### Information supplied
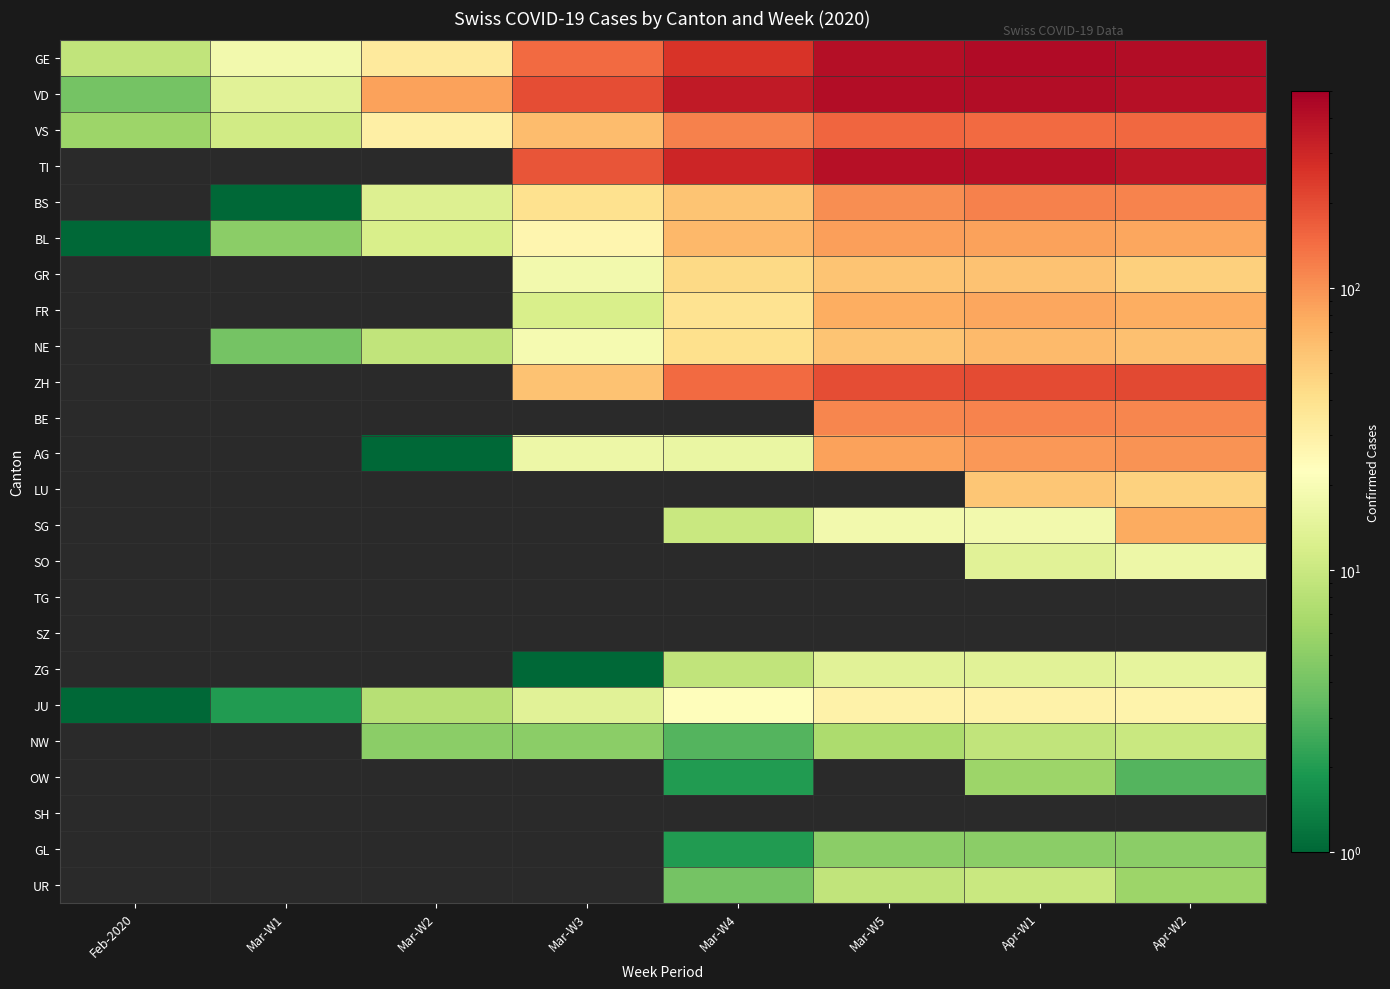

Where is GE nearest to the value 216?

Mar-W4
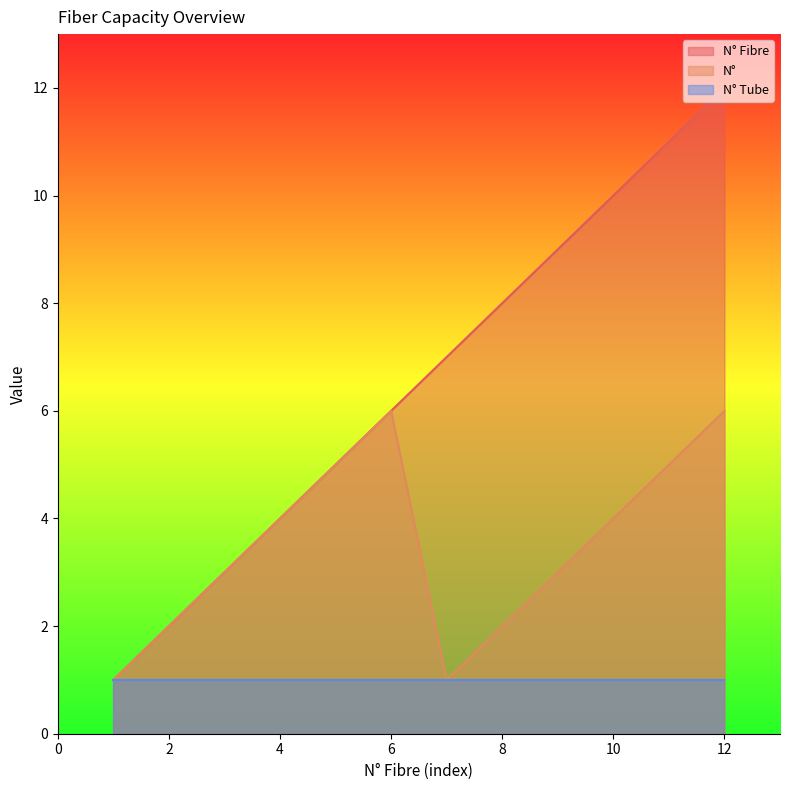

How many lines are shown in the chart?

3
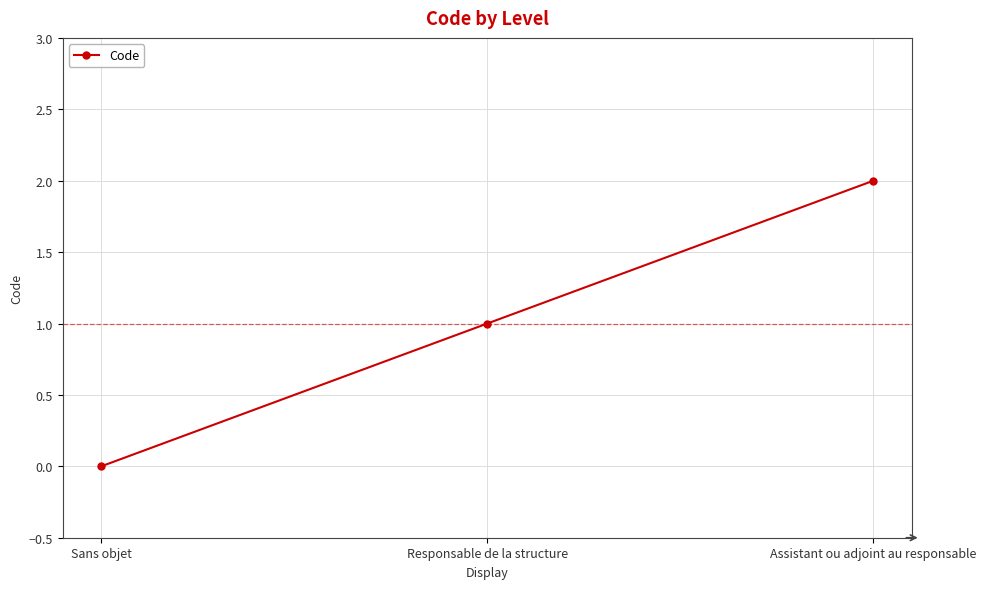

How many lines are shown in the chart?

1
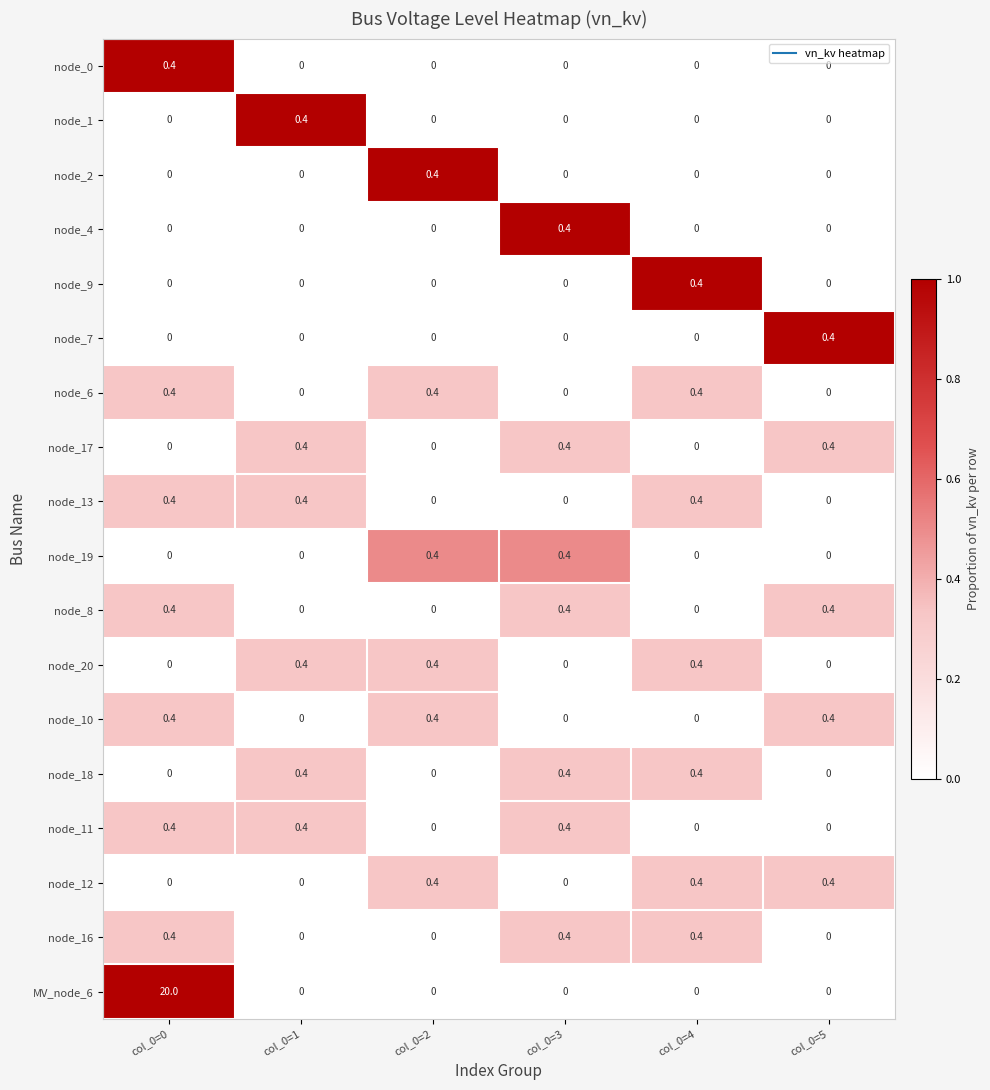

What is the difference between the maximum and minimum values in the node_0 series?

0.4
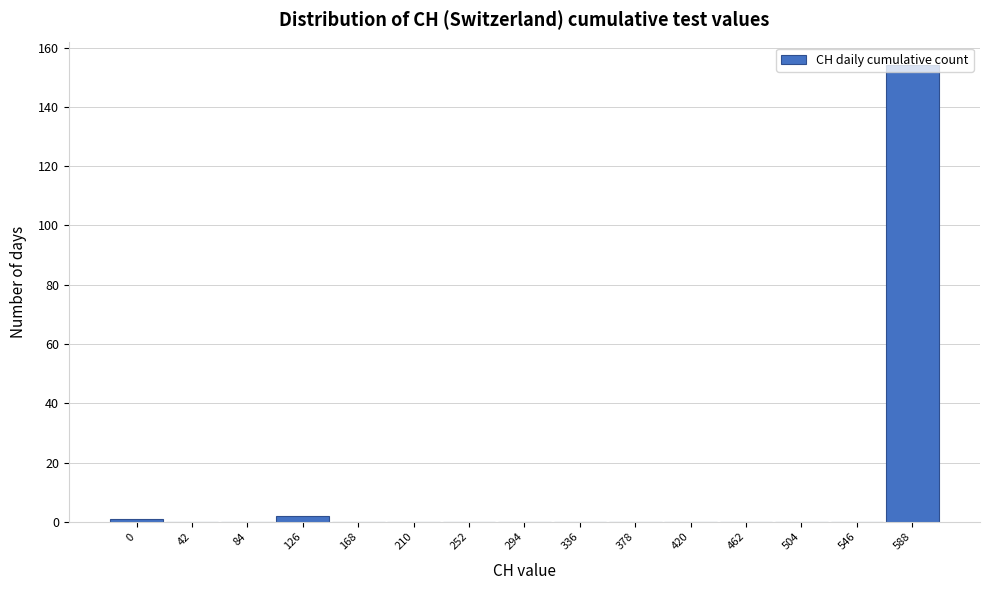

Which label corresponds to the largest value in the chart?

588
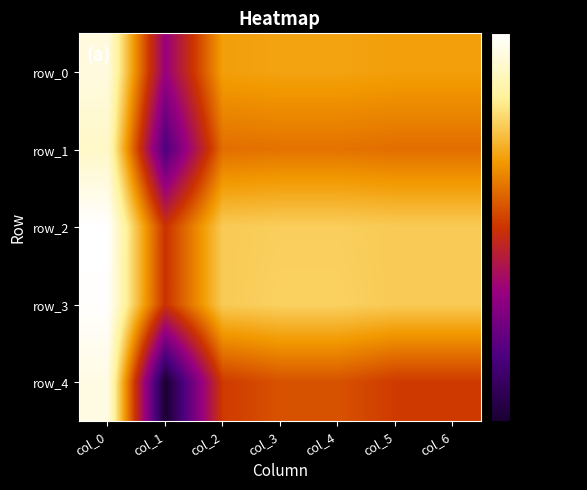

What is the maximum value shown in the chart?

1.0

### What is required
Reproduce every one of the records above verbatim, leaving out the pictures.

### Output below
Where is GE nearest to the value 216?

Mar-W4

How many lines are shown in the chart?

3

How many lines are shown in the chart?

1

What is the difference between the maximum and minimum values in the node_0 series?

0.4

Which label corresponds to the largest value in the chart?

588

What is the maximum value shown in the chart?

1.0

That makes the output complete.